--- Text under study ---
= Beginning of Section =
Keywords: antioxidant; caffeic acid derivatives; liver protection; tert-butyl hydroperoxide.

Figure 1

Chemical structures of caffeic acid derivatives.

Figure 2

Effect of caffeic acid derivatives on HepG2 cell viability. HepG2 cells were treated with different concentration of samples for 24 h (a,b) and 72 h (c,d). Cell viability is expressed as the percentage of vehicle control (0.1% DMSO). Control, medium alone without DMSO. Values were shown as mean ± SD (n = 3). *, p < 0.05 vs. DMSO-vehicle.

Figure 3

Protective effects of caffeic acid derivatives of t-BHP-induced cytotoxicity. HepG2 cells were treated with different concentrations of caffeamide derivatives (a) and caffeate derivatives (b) for 24 h before being exposed to t-BHP (0.7 mM) for 20 h. The vehicle and positive controls respectively received DMSO (0.1%) and silymarin (20 μM). Cell viability is expressed as the percentage of control. Values were shown as mean ± SD (n = 3). Data were analyzed by one-way ANOVA and Duncan multiple comparison test. Values not sharing the same letter are significantly different at p < 0.05.

Figure 4

Inhibitory effects of caffeic acid derivatives on t-BHP-induced lipid peroxidation in HepG2 cells. Pre-treatment with caffeamide derivatives (a) and caffeate derivatives (b) for 24 h, HepG2 cells were stimulated with t-BHP (0.5 mM) for 24 h. The vehicle and positive controls respectively received DMSO (0.1%) and silymarin (20 μM). The amount of TBARS formation is expressed as nmol/mg protein. Values were shown as mean ± SD (n = 3). Data were analyzed by one-way ANOVA and Duncan multiple comparison test. Values not sharing the same letter are significantly different at p < 0.05.
= End of Section =
--- What is being asked ---
How would the figure captions on caffeic acid derivatives and liver cell protection go on after the Figure 4 caption? Continue them from that point.

(Stored dataset items)
= Beginning of Section =
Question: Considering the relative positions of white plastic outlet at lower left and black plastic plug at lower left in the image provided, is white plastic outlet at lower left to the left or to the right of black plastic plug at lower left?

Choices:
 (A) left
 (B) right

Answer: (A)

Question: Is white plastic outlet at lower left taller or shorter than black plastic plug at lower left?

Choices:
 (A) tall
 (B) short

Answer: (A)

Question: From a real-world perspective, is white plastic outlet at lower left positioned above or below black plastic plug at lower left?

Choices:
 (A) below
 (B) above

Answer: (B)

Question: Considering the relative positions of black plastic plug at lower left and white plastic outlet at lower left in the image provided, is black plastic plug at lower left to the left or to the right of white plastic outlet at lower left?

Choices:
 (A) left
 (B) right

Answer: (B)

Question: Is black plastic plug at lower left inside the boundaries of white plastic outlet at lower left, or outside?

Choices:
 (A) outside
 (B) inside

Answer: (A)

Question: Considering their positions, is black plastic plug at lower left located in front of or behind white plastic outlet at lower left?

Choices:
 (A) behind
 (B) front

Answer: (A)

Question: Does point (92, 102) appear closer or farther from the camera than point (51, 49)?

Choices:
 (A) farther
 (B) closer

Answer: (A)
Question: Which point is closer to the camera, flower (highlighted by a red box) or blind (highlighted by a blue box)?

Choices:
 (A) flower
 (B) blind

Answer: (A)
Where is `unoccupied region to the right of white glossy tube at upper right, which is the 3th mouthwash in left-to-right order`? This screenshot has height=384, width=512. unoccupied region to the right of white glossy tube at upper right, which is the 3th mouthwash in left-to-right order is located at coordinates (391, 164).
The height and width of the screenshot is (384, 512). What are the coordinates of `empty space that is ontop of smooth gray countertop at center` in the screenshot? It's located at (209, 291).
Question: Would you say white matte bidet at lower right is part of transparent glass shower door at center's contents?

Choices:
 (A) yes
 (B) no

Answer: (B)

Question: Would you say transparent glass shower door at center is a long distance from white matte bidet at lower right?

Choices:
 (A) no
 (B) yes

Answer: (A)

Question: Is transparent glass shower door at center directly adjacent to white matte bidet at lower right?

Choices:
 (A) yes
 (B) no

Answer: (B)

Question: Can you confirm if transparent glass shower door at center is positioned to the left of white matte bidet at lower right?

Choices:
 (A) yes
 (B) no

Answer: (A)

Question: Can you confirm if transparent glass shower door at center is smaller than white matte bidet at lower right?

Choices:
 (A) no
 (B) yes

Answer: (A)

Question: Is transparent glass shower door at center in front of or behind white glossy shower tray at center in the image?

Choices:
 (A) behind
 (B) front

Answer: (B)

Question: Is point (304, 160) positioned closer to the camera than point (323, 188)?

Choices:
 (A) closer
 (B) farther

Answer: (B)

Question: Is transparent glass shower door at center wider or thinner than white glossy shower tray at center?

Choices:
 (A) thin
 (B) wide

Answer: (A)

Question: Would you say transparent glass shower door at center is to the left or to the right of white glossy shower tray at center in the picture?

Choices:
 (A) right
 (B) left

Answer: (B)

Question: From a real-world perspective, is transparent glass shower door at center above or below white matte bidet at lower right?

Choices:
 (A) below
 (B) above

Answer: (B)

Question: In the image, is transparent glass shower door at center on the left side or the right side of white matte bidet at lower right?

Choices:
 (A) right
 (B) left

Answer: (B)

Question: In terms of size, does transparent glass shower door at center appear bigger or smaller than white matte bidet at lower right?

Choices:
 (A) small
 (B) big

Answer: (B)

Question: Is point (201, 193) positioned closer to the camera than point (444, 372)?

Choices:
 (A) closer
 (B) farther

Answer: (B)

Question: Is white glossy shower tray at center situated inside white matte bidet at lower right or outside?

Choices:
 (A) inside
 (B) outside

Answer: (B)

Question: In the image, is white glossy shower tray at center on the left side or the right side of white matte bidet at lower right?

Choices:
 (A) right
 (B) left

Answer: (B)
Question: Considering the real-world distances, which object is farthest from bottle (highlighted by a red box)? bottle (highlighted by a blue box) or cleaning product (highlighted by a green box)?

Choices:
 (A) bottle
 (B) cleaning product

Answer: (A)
= End of Section =
= Beginning of Section =
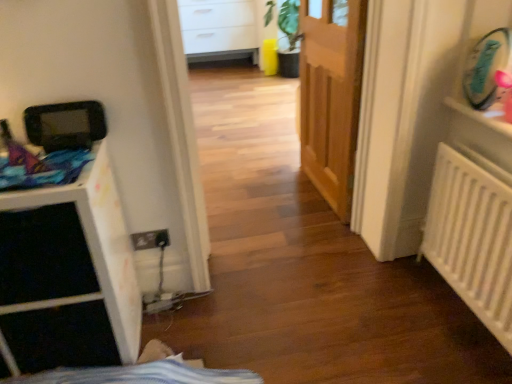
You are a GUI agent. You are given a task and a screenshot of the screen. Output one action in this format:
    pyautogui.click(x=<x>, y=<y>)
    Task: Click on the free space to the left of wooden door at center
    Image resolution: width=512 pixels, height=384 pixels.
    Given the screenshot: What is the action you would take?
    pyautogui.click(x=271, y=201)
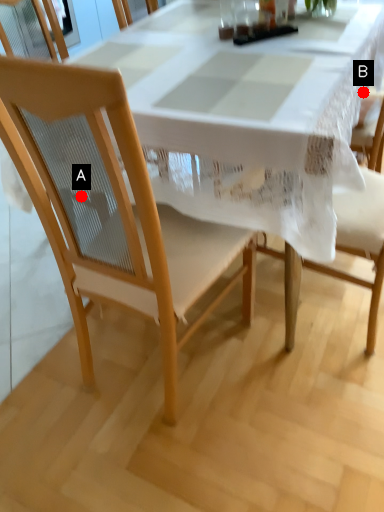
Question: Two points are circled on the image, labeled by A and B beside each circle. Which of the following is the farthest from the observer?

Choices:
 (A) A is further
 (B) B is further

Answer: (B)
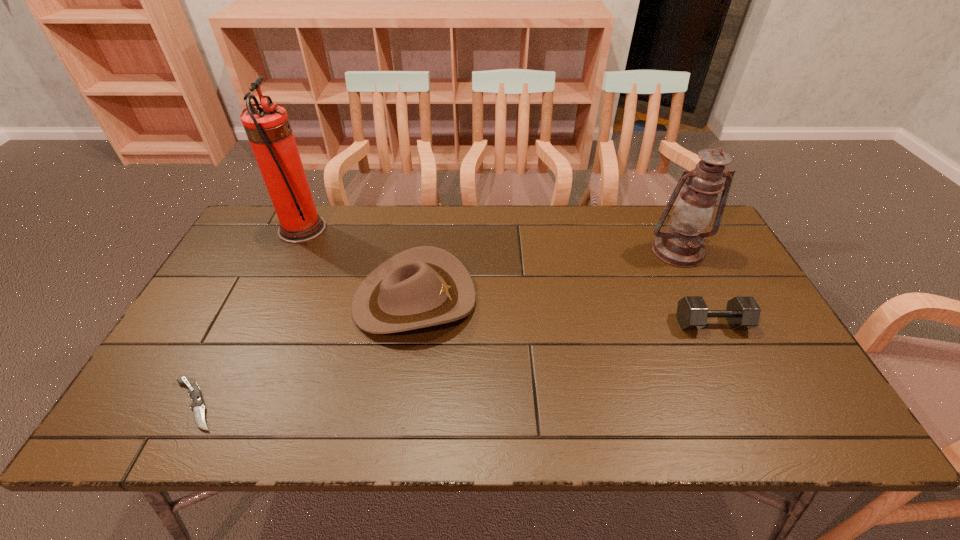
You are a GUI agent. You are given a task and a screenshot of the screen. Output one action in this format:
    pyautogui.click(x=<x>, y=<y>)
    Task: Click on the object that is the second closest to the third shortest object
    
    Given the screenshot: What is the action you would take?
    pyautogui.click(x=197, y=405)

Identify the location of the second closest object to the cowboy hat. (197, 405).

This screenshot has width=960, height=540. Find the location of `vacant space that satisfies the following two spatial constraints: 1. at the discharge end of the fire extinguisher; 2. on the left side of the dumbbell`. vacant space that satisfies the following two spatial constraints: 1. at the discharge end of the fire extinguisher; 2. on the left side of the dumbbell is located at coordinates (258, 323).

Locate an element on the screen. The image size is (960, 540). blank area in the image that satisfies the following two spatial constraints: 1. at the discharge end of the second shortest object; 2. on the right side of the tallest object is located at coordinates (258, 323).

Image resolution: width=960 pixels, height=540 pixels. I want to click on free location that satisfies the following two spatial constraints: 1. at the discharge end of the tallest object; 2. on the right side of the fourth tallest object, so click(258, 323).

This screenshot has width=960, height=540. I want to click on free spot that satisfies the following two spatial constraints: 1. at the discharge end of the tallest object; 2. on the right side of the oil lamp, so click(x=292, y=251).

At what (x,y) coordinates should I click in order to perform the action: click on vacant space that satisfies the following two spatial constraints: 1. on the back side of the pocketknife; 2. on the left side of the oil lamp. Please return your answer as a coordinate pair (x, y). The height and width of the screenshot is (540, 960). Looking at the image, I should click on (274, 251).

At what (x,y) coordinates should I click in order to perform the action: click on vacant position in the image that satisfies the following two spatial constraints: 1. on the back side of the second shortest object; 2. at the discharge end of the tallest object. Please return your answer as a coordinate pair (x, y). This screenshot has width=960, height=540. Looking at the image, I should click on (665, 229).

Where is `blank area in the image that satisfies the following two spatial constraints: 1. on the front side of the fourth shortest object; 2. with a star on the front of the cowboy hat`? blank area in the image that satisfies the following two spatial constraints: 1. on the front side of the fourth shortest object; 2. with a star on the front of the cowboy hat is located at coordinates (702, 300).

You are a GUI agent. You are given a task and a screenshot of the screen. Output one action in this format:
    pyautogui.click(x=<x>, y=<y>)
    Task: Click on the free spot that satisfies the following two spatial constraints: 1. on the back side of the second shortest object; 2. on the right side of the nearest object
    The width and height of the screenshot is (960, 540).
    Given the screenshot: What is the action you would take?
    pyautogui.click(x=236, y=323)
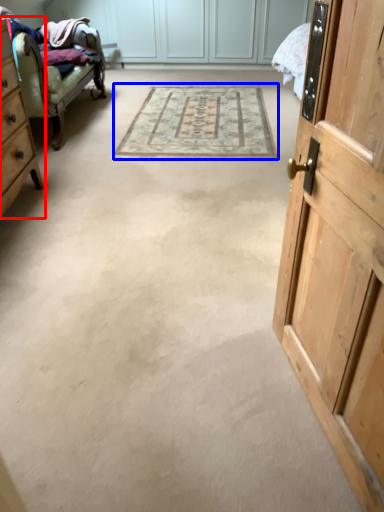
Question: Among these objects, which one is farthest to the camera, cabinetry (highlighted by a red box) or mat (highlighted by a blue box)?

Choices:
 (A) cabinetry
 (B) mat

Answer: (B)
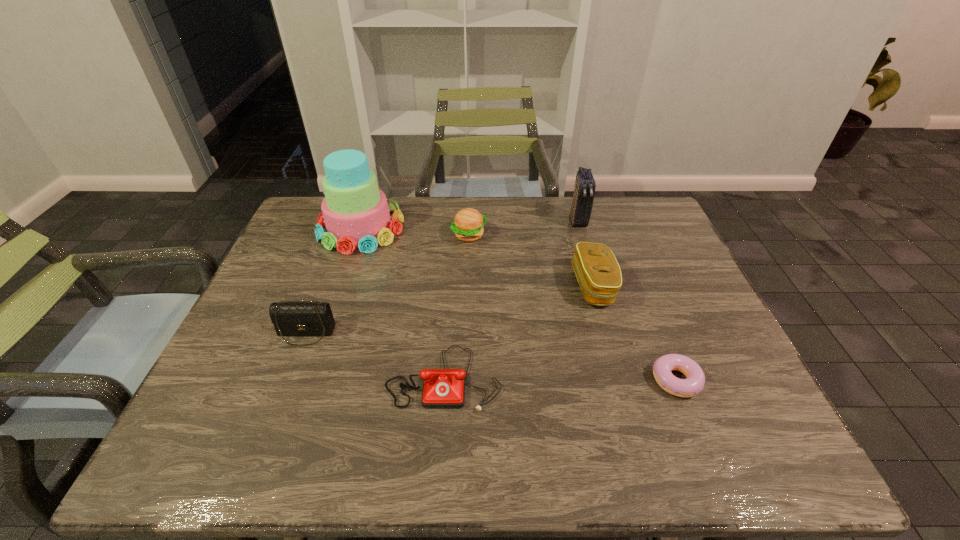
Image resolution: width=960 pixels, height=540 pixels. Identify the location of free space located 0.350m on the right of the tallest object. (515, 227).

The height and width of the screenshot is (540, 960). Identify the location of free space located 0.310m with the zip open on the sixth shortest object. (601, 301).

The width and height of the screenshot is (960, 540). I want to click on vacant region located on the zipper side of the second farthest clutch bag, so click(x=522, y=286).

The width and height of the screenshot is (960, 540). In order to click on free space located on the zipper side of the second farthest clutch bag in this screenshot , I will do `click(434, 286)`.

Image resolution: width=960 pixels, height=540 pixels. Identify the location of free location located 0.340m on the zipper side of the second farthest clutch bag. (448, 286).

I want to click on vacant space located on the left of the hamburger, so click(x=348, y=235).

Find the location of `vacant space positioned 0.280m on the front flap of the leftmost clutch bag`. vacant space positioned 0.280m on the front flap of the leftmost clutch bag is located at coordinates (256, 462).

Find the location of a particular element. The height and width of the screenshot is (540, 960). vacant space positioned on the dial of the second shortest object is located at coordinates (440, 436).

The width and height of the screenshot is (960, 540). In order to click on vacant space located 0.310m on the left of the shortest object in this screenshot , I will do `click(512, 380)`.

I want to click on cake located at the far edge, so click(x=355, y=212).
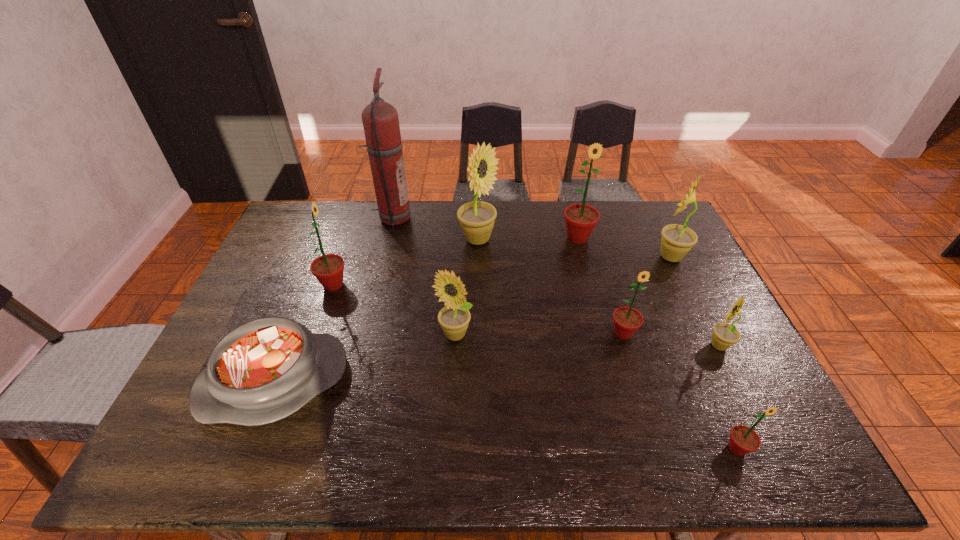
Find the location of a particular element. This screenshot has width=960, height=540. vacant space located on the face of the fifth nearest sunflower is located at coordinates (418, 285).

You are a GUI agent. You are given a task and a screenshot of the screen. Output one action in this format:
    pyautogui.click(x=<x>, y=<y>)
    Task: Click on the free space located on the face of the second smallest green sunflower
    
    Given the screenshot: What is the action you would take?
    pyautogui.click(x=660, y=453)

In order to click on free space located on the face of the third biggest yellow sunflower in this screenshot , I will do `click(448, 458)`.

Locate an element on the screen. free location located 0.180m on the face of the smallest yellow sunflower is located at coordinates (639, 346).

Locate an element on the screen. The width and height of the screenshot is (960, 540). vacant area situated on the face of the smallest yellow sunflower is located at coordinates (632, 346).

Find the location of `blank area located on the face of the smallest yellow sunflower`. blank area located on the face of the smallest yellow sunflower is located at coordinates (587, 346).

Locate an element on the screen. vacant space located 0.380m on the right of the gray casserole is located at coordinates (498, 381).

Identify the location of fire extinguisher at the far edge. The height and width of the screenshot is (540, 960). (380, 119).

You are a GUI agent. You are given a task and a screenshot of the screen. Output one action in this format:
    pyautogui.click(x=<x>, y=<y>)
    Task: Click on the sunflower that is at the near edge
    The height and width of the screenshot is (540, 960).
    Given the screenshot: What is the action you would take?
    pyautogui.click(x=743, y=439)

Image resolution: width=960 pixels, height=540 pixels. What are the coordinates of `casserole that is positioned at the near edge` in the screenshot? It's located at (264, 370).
= End of Section =
--- Written reply ---
Figure 5

Effects of caffeic acid derivatives on the glutathione levels in HepG2 cells after the oxidative damage induced by t-BHP. Pre-treatment with caffeamide derivatives (a) and caffeate derivatives (b) for 24 h, HepG2 cells were stimulated with t-BHP (0.5 mM) for 24 h. The vehicle and positive controls respectively received DMSO (0.1%) and silymarin (20 μM). The amount of cellular glutathione level is expressed as nmol/mg protein. Values were shown as mean ± SD (n = 3). Data were analyzed by one-way ANOVA and Duncan multiple comparison test. Values not sharing the same letter are significantly different at p < 0.05.

Figure 6

Effect of CA derivatives on t-BHP-induced mitochondria dysfunction. HepG2 cells were treated with CA and CA derivatives (20 μM) or control (vehicle, 0.1% DMSO) for 6 h, followed by 0.5 mM t-BHP for an additional 2 h. Respiration curve (a) and statistical analyses of basal, maximal and spare mitochondrial respiration capacity, and ATP production (b) were analyzed. Values were shown as mean ± SD (n = 3). Data were analyzed by one-way ANOVA and Duncan multiple comparison test. Values not sharing the same letter are significantly different at p < 0.05.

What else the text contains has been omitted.